OpenGL , DirectX is a progressive method that allows rendering everything in real time beautifully. But there is a misfortune: without transparency, nothing will be beautiful, and the transparency of these two monsters suggests that you need to render from the far (z -> max) to the close (z -> min). For this, each frame, the triangles need to be sorted, and in my example they are about 6000. Well, it does not matter, the trouble is that in general it is impossible to determine which triangle is closer and which is farther. Moreover, when we speak of projection from multidimensional space, we say that the triangles intersect. As a result, they need to cut and sort each iteration, which is already very difficult ...
I did not implement this method.

Ray tracing is what the doctor prescribed. This technology will allow you to get the picture of the highest quality and has a drawback only in speed. But, in fact, we don’t need real time.
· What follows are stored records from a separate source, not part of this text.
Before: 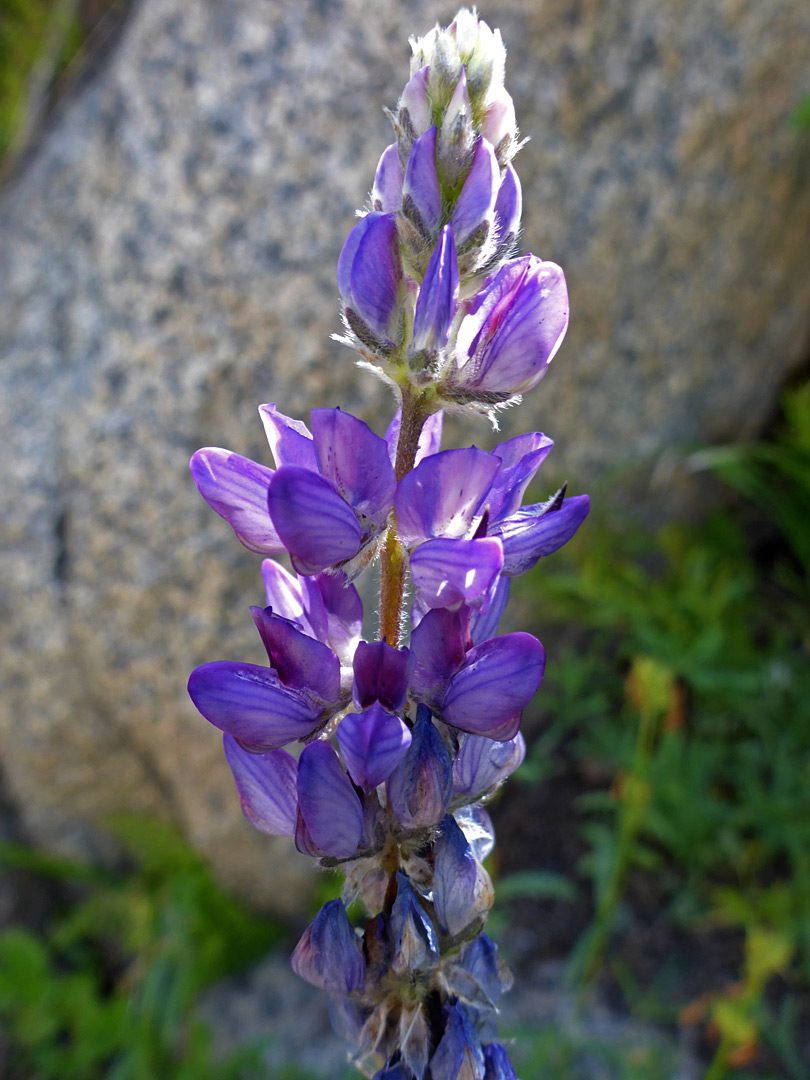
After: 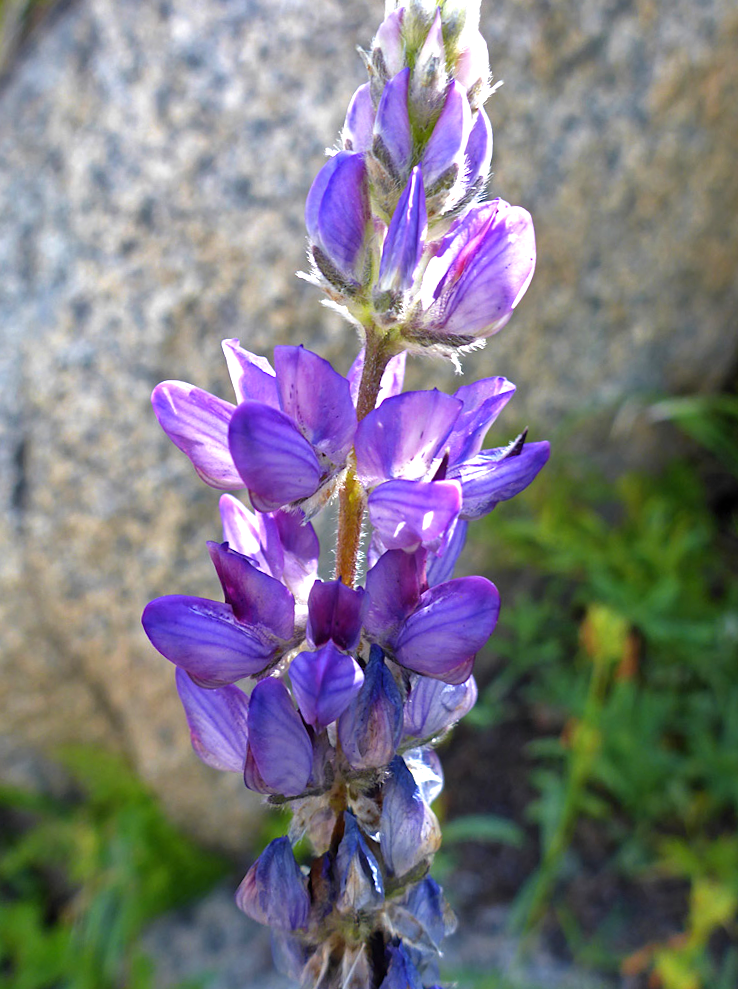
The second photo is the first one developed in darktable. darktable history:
crop and rotate: angle -1.95°, left 3.093%, top 3.633%, right 1.661%, bottom 0.611%
exposure: black level correction 0, exposure 0.693 EV, compensate exposure bias true, compensate highlight preservation false
tone equalizer: mask exposure compensation -0.498 EV
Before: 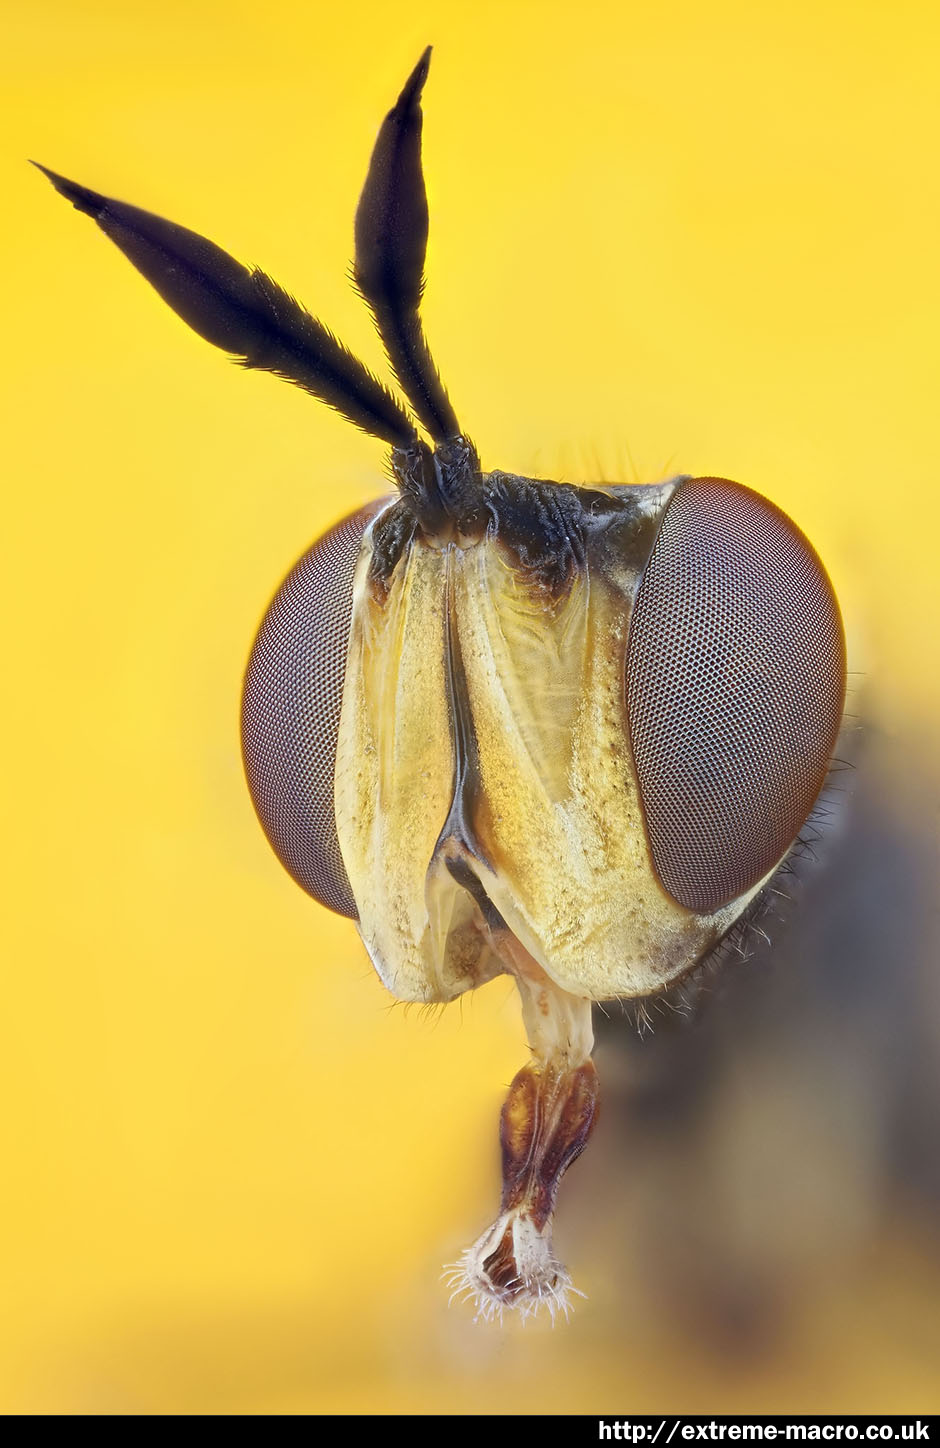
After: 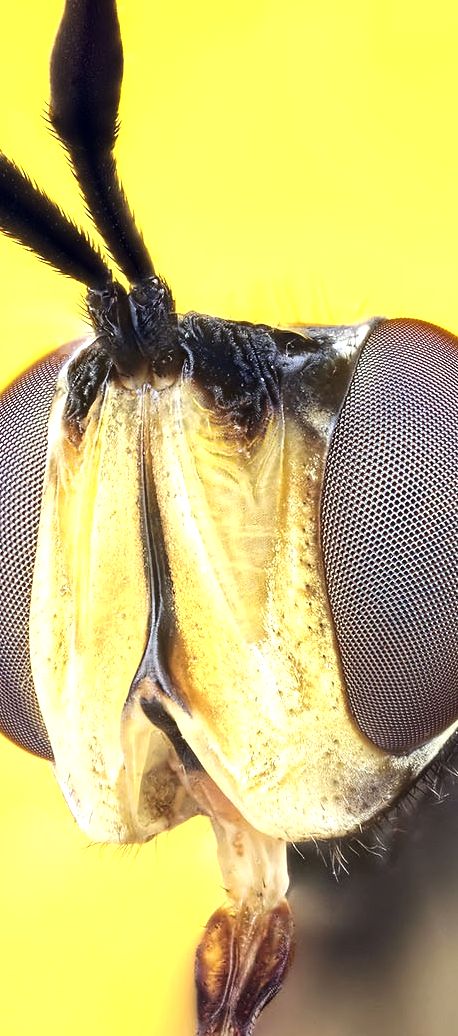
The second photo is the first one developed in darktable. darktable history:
crop: left 32.542%, top 10.983%, right 18.636%, bottom 17.441%
tone equalizer: -8 EV -1.11 EV, -7 EV -1.03 EV, -6 EV -0.894 EV, -5 EV -0.572 EV, -3 EV 0.559 EV, -2 EV 0.839 EV, -1 EV 0.988 EV, +0 EV 1.06 EV, edges refinement/feathering 500, mask exposure compensation -1.24 EV, preserve details no
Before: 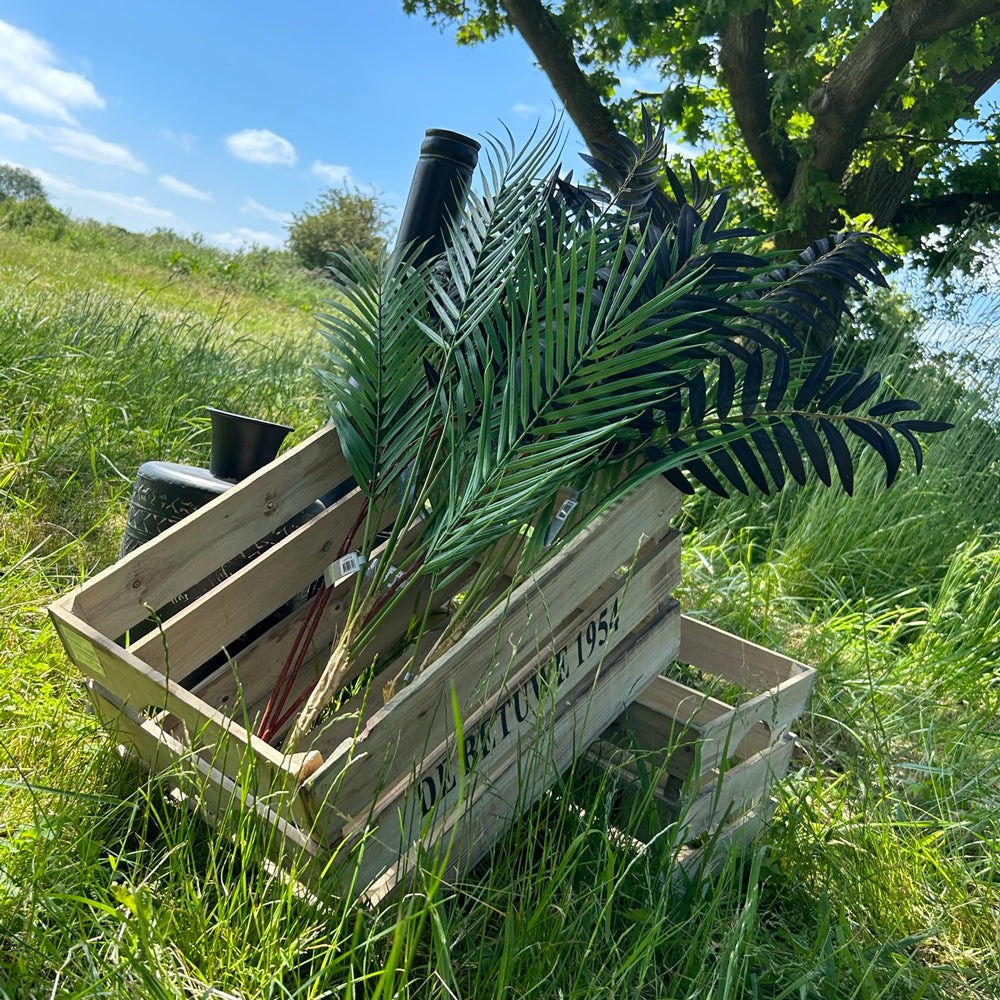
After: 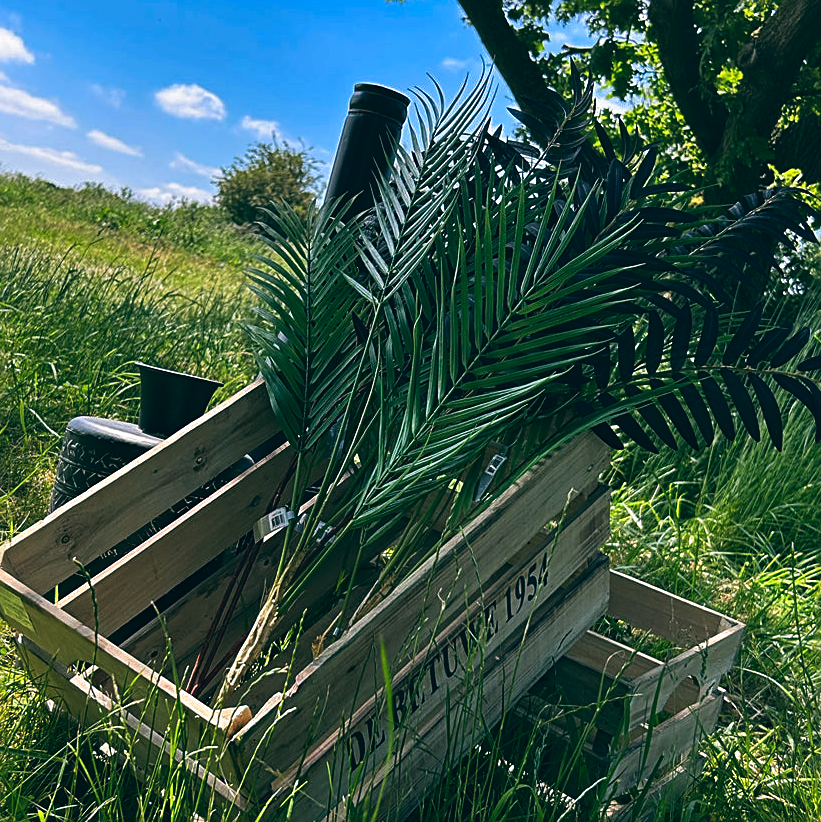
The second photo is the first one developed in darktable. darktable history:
split-toning: shadows › saturation 0.61, highlights › saturation 0.58, balance -28.74, compress 87.36%
color balance: lift [1.016, 0.983, 1, 1.017], gamma [0.78, 1.018, 1.043, 0.957], gain [0.786, 1.063, 0.937, 1.017], input saturation 118.26%, contrast 13.43%, contrast fulcrum 21.62%, output saturation 82.76%
crop and rotate: left 7.196%, top 4.574%, right 10.605%, bottom 13.178%
tone equalizer: on, module defaults
sharpen: on, module defaults
haze removal: compatibility mode true, adaptive false
contrast brightness saturation: contrast 0.07
white balance: emerald 1
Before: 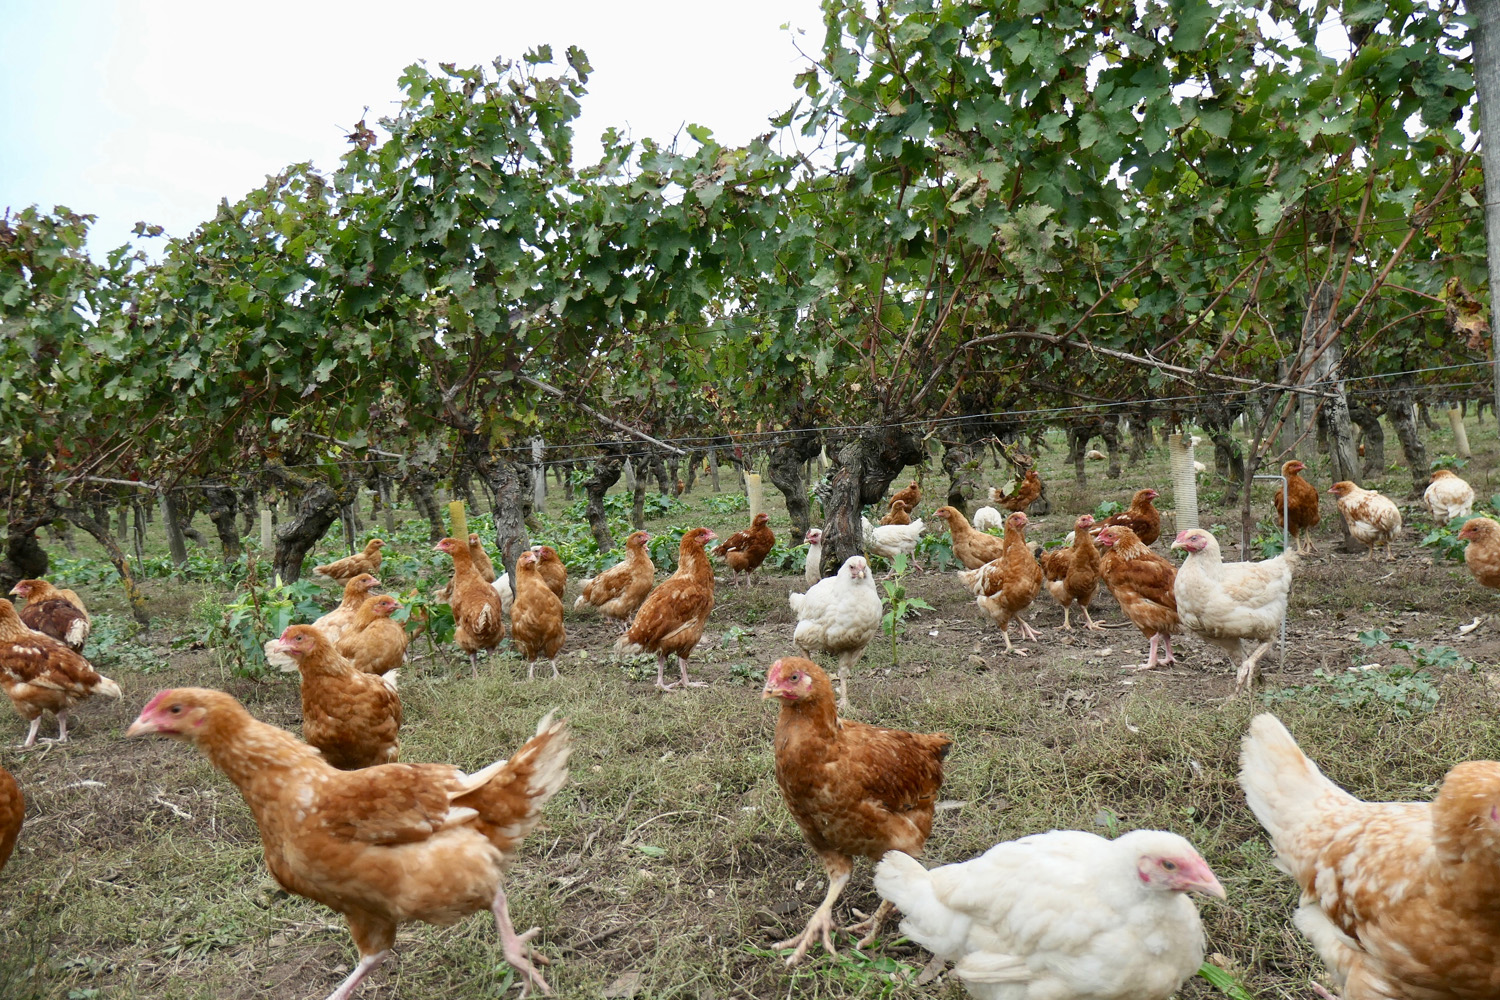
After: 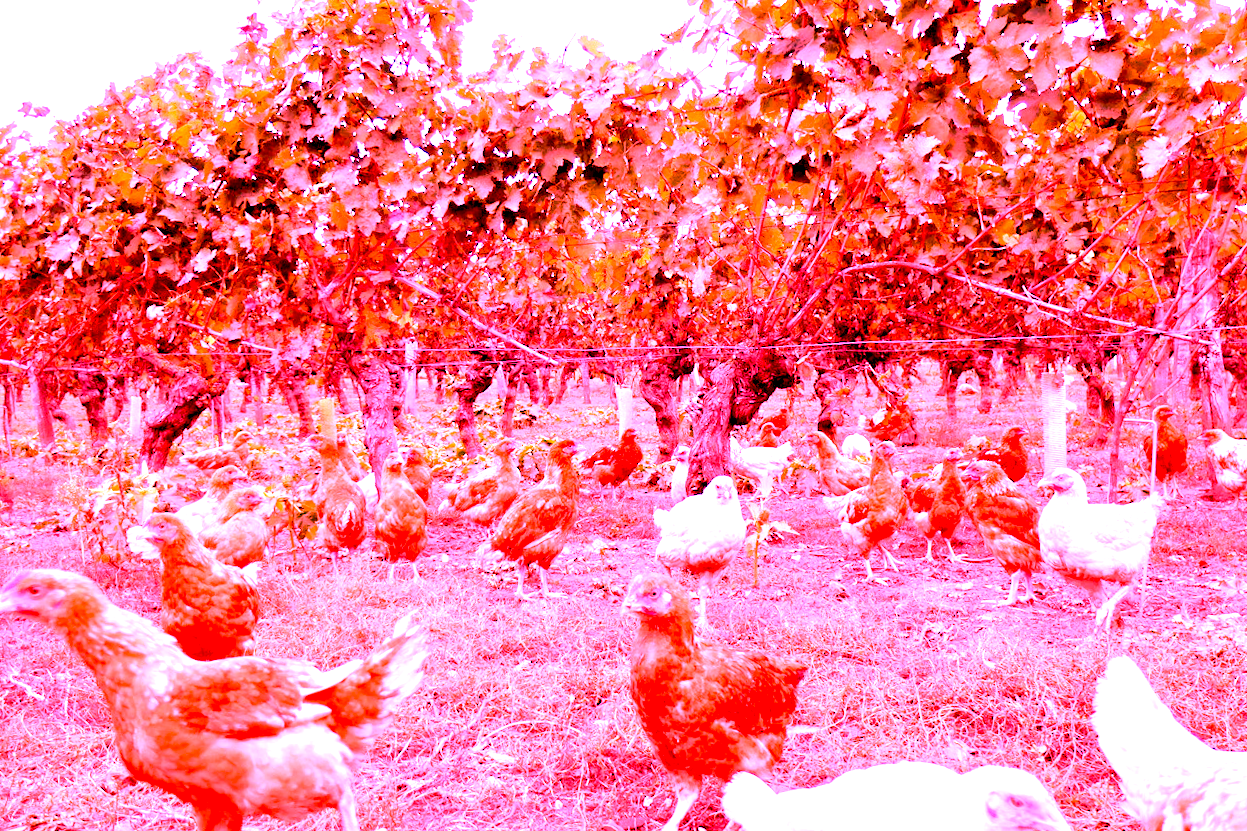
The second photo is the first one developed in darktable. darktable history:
crop and rotate: angle -3.27°, left 5.211%, top 5.211%, right 4.607%, bottom 4.607%
exposure: black level correction 0.035, exposure 0.9 EV, compensate highlight preservation false
white balance: red 4.26, blue 1.802
tone equalizer: -8 EV -0.55 EV
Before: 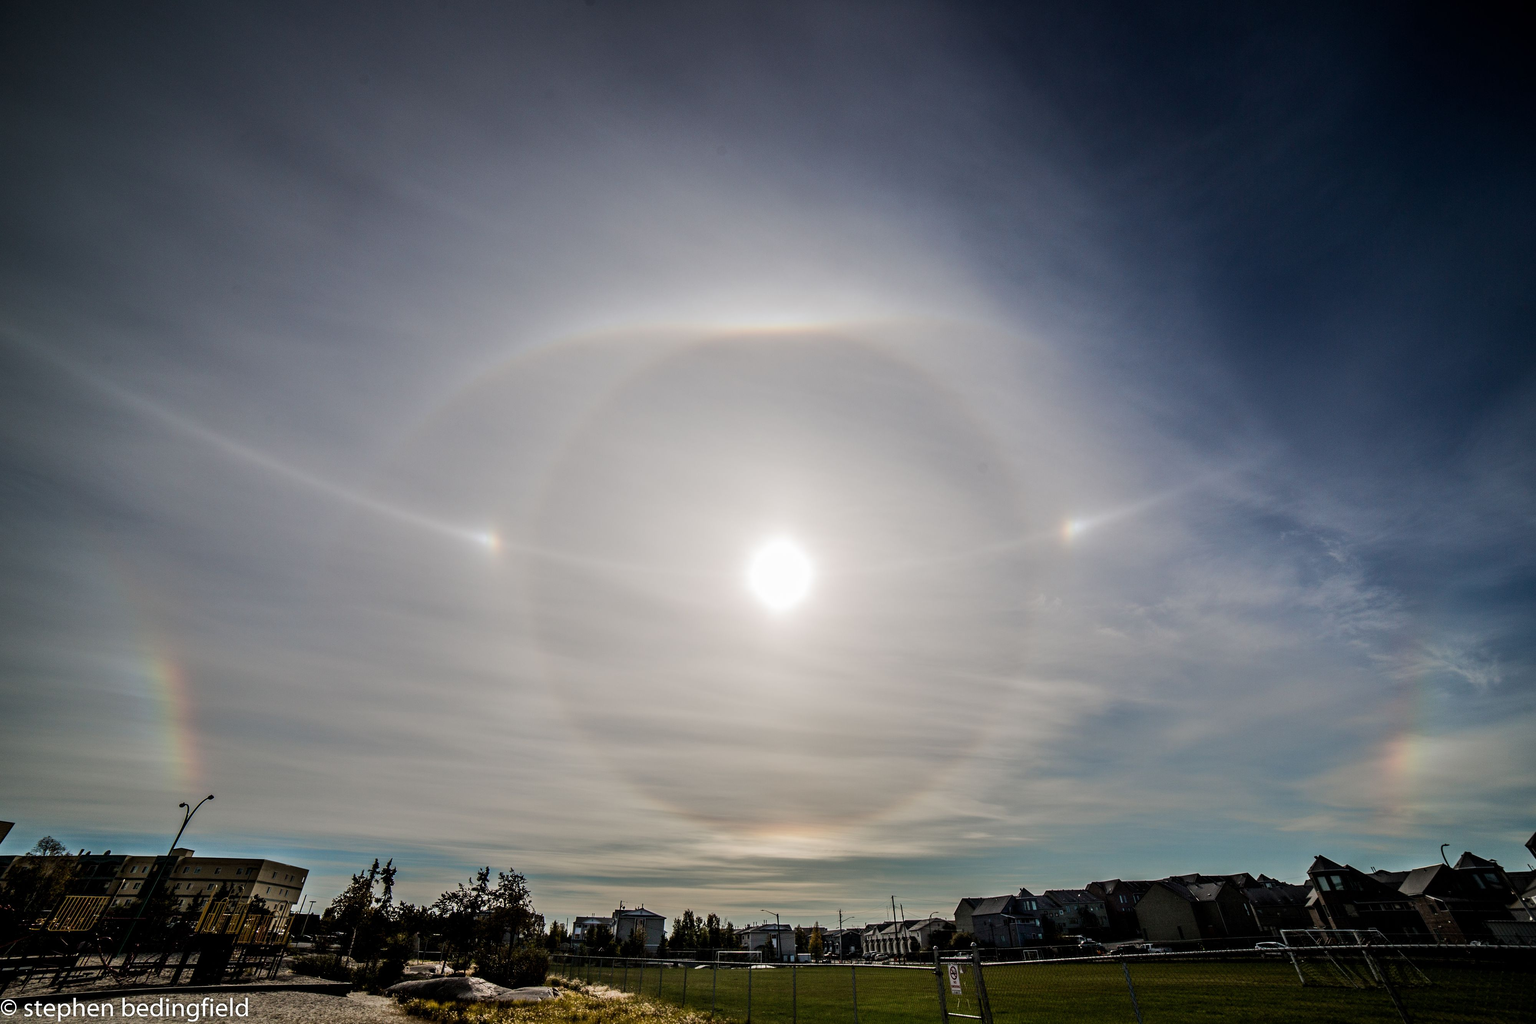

For tracing, I used POV-Ray , which was ideally suited for this task only because it can run from the command line, without any GUI there.
To use this miracle, I wrote a certain template, which the program fills with the necessary points, and the output is a ready-for-trace .pov file. The pattern on a set of points builds triangles and frames, and is very simple in its structure:
 #declare ppp = array[<<!!--count of points--!!>>] { <<!!--Main Array of points--!!>> }; #declare i = 0; #while(i < <<!!--count of points--!!>>) #if (vlength(ppp[i] - ppp[i+1])!=0) cylinder{ppp[i], ppp[i+1], 0.2 texture {pigment{color Gray}} } #end #if (vlength(ppp[i] - ppp[i+2])!=0) cylinder{ppp[i], ppp[i+2], 0.2 texture {pigment{color Gray}} } #end #if (vlength(ppp[i+1] - ppp[i+2])!=0) cylinder{ppp[i+1], ppp[i+2], 0.2 texture {pigment{color Gray}} } #end polygon {4 ppp[i], ppp[i+1], ppp[i+2] ,ppp[i] texture { Surface_Texture }} #declare i=i+3; #end 

Actually, based on this template, 1000 pictures were made with different turns, of which this video was later made:


Sources

The article is dedicated to the girls heavy metal band Fight with Fate.